Ultimately, patience prevailed in taking a position in Facebook. The lock-up occurred six months after the IPO, following a 50% haircut in the share price, and there was no shortage of sellers. Infamously, Peter Thiel sold 20 million shares, about 80% of his holdings, immediately upon the lockup expiration — still booking extraordinary gains.

Caveat Emptor

Early investors in Facebook relied on the belief that Mark Zuckerberg would figure out how to monetize and grow the enormous user base. Similarly, SpaceX buyers must rely on Elon Musk’s ingenuity.

With so much success already baked into SpaceX shares, the dreams must be vast. While investors’ heads are in the clouds, some grounding related to key-man risk, competition, valuation, and Musk’s notoriously delayed timelines ought to be considered.

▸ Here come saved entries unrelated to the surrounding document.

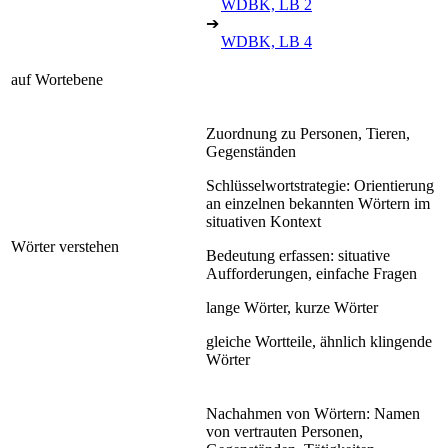
WDBK, LB 2
➔
WDBK, LB 4
auf Wortebene
Zuordnung zu Personen, Tieren,
Gegenständen
Schlüsselwortstrategie: Orientierung
an einzelnen bekannten Wörtern im
situativen Kontext
Wörter verstehen
Bedeutung erfassen: situative
Aufforderungen, einfache Fragen
lange Wörter, kurze Wörter
gleiche Wortteile, ähnlich klingende
Wörter
Nachahmen von Wörtern: Namen
von vertrauten Personen,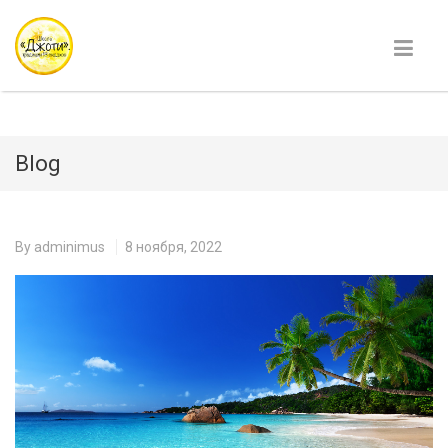
Blog
By
adminimus
8 ноября, 2022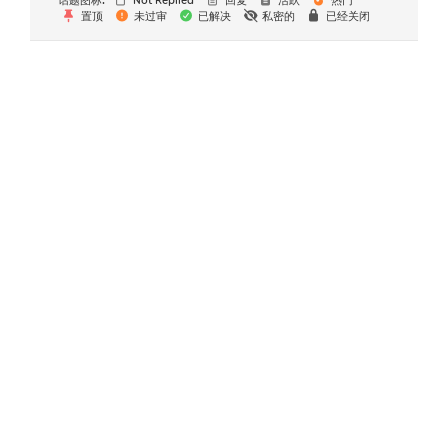
话题图标:
Not Replied
回复
活跃
热门
置顶
未过审
已解决
私密的
已经关闭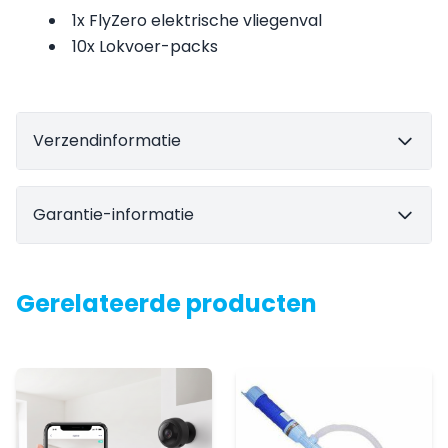
1x FlyZero elektrische vliegenval
10x Lokvoer-packs
Verzendinformatie
Garantie-informatie
Gerelateerde producten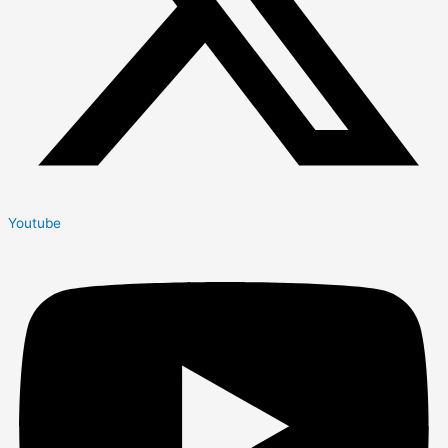
Youtube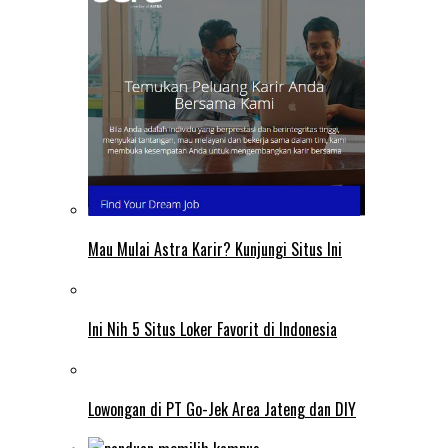
Mau Mulai Astra Karir? Kunjungi Situs Ini
Ini Nih 5 Situs Loker Favorit di Indonesia
Lowongan di PT Go-Jek Area Jateng dan DIY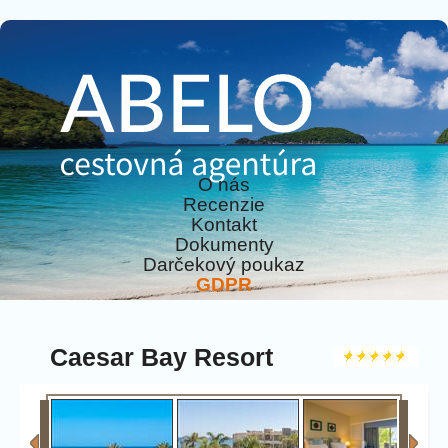
O nás
Recenzie
Kontakt
Dokumenty
Darčekový poukaz
GDPR
Caesar Bay Resort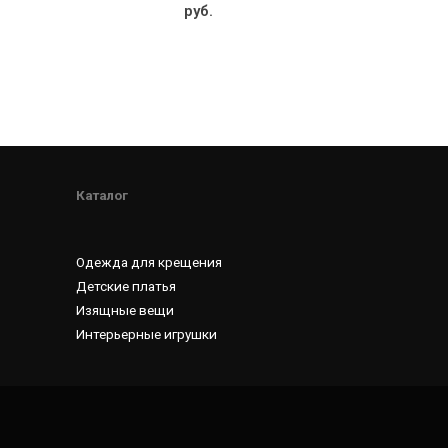
out
руб.
of
5
Каталог
Одежда для крещения
Детские платья
Изящные вещи
Интерьерные игрушки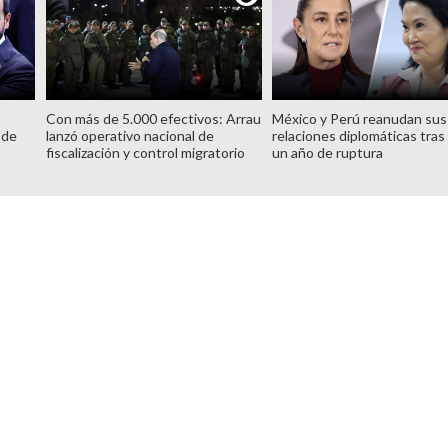
Con más de 5.000 efectivos: Arrau
México y Perú reanudan sus
 de
lanzó operativo nacional de
relaciones diplomáticas tras
fiscalización y control migratorio
un año de ruptura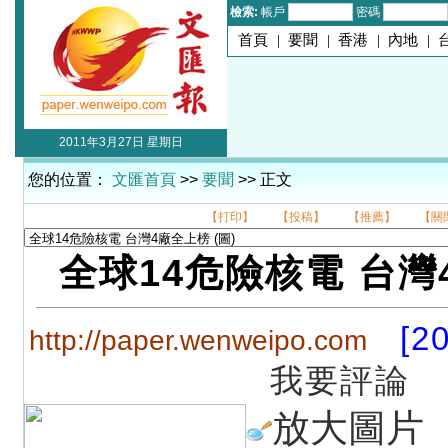
檢索:
帳戶
密碼
首頁
|
要聞
|
香港
|
內地
|
2011年3月27日 星期日
您的位置：
文匯首頁
>>
要聞
>> 正文
【打印】
【投稿】
【推薦】
【關
全球14危險核電 台灣
[2
http://paper.wenweipo.com
我要評論
放大圖片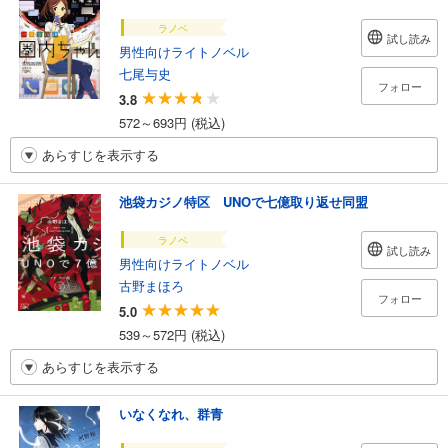
ラノベ
試し読み
男性向けライトノベル
七尾与史
フォロー
3.8
572～693円 (税込)
あらすじを表示する
池袋カジノ特区 UNOで七億取り返せ同盟
ラノベ
試し読み
男性向けライトノベル
古野まほろ
フォロー
5.0
539～572円 (税込)
あらすじを表示する
いなくなれ、群青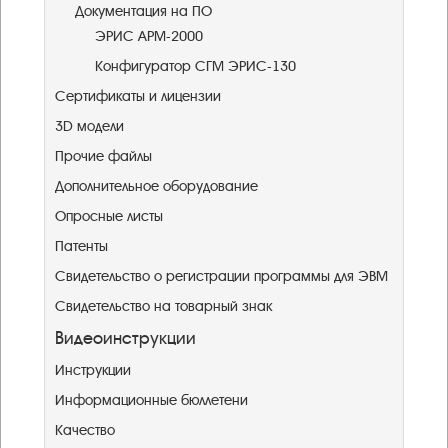
Документация на ПО
ЭРИС АРМ-2000
Конфигуратор СГМ ЭРИС-130
Сертификаты и лицензии
3D модели
Прочие файлы
Дополнительное оборудование
Опросные листы
Патенты
Свидетельство о регистрации программы для ЭВМ
Свидетельство на товарный знак
Видеоинструкции
Инструкции
Информационные бюллетени
Качество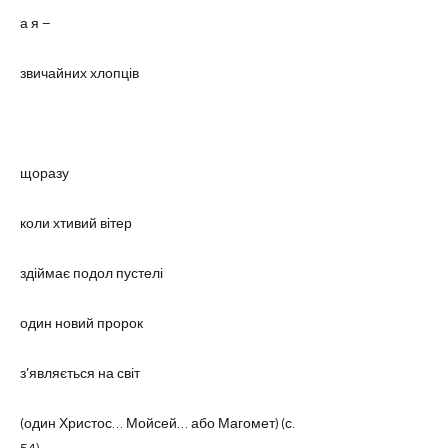
а я –
звичайних хлопців
щоразу
коли хтивий вітер
здіймає подол пустелі
один новий пророк
з’являється на світ
(один Христос… Мойсей… або Магомет) (с.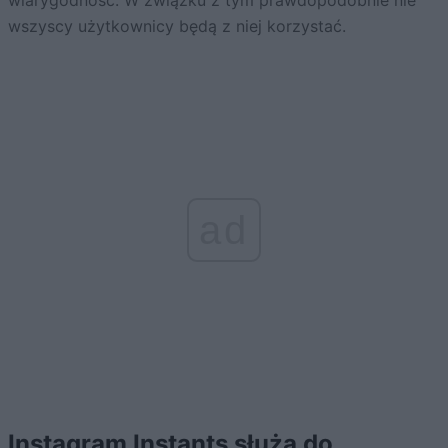
wiarygodność. W związku z tym prawdopodobnie nie
wszyscy użytkownicy będą z niej korzystać.
ad
Instagram Instants służą do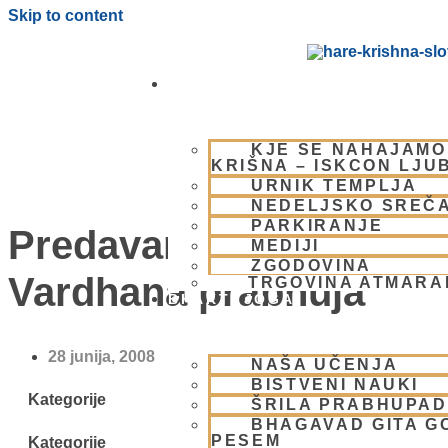
Skip to content
OBIŠČI NAS
KJE SE NAHAJAMO
KRIŠNA – ISKCON LJU
URNIK TEMPLJA
NEDELJSKO SREČ
PARKIRANJE
Predavanje Priti
MEDIJI
ZGODOVINA
Vardhana prabhuja
TRGOVINA ATMAR
BHAKTI JOGA
28 junija, 2008
NAŠA UČENJA
BISTVENI NAUKI
Kategorije
ŠRILA PRABHUPA
BHAGAVAD GITA G
PESEM
Kategorije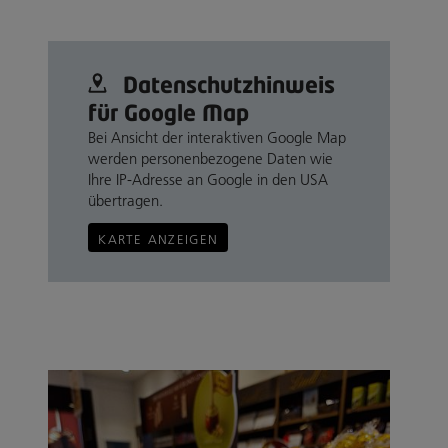
Datenschutz­hinweis
für Google Map
Bei Ansicht der interaktiven Google Map
werden personenbezogene Daten wie
Ihre IP-Adresse an Google in den USA
übertragen.
KARTE ANZEIGEN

Notably, Jeff Bezos believes data centers in space will take far longer than Musk’s timeline.

Wall Street bankers will pull out all the stops to help the SpaceX IPO succeed. However, the problem with all the IPO manipulation is that it will only serve to overvalue the shares even more.

An ongoing effort to have SpaceX included in well-known indexes can help the shares. Reportedly, Dow Jones is considering a way to include mega-cap companies in the S&P 500 sooner after an IPO than current rules would dictate.

Perhaps all these overvalued shares can be dumped onto index investors earlier down the road than expected, so there may be a greater fool to mop up after all. Still, Wall Street players ought not forget that even the hottest IPOs can fizzle quickly.

At the time of publication, Ginesin had no positions in any securities mentioned.